Do’a, along with her parents and seven siblings, was displaced from her home in Beit Lahia in northern Gaza. Sleeping in tents, the family faces a severe shortage of essential supplies, including clean water, diapers for the baby, and milk. The dire living conditions have forced them to drink dirty water, and the scarcity of resources has left the children in distress.
This plight reflects the broader reality for many in Gaza, where lines for clean water can last for hours, supermarkets are empty, and people resort to collecting rainwater in a semi-arid environment. The price of essential items, such as a 25-kilogram sack of flour, has skyrocketed, making access to basic necessities increasingly difficult.

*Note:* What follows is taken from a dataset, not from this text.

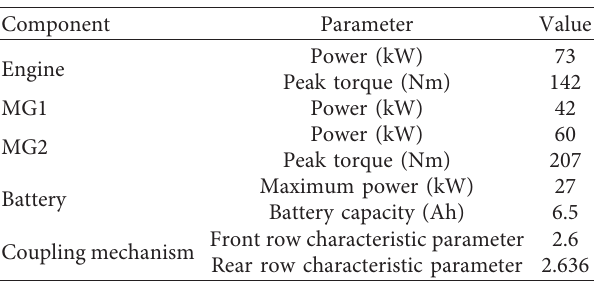
Figure 1: Double-row planetary gear power coupling system. Table 1: The main components and parameters of the hybrid electric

The ongoing Israeli offensive has led to a scarcity of aid, exacerbating struggles over water and raising the risk of infection and death. Aid agencies report children and families roaming the streets, unable to find food, while some resort to rationing water, consuming as little as a cup a day. The intensity of hostilities has hindered aid distribution, with only a fraction of the required humanitarian assistance entering Gaza.
International humanitarian groups, including Oxfam and Save the Children, are sounding alarm bells, describing the situation as “apocalyptic” and “not survivable.” The lack of water and hygiene has led to the aggravation of diseases, including diarrhea, vomiting, and skin allergies, putting lives at immediate risk.
Despite calls for action and urgent intervention, the delivery of aid remains constrained by the ongoing conflict. The UN Secretary-General has warned of a high risk of a collapse in the humanitarian support system, anticipating a complete breakdown of public order. As desperation grows, locals have resorted to rushing aid trucks, further complicating relief efforts.
With limited aid entering the strip and increasing obstacles to distribution, the crisis in Gaza is reaching unprecedented levels, prompting humanitarian agencies to categorize the actions, including the use of starvation as a war weapon, as potential war crimes. The international community faces a race against time to address the immediate needs of the population and mitigate the looming catastrophe.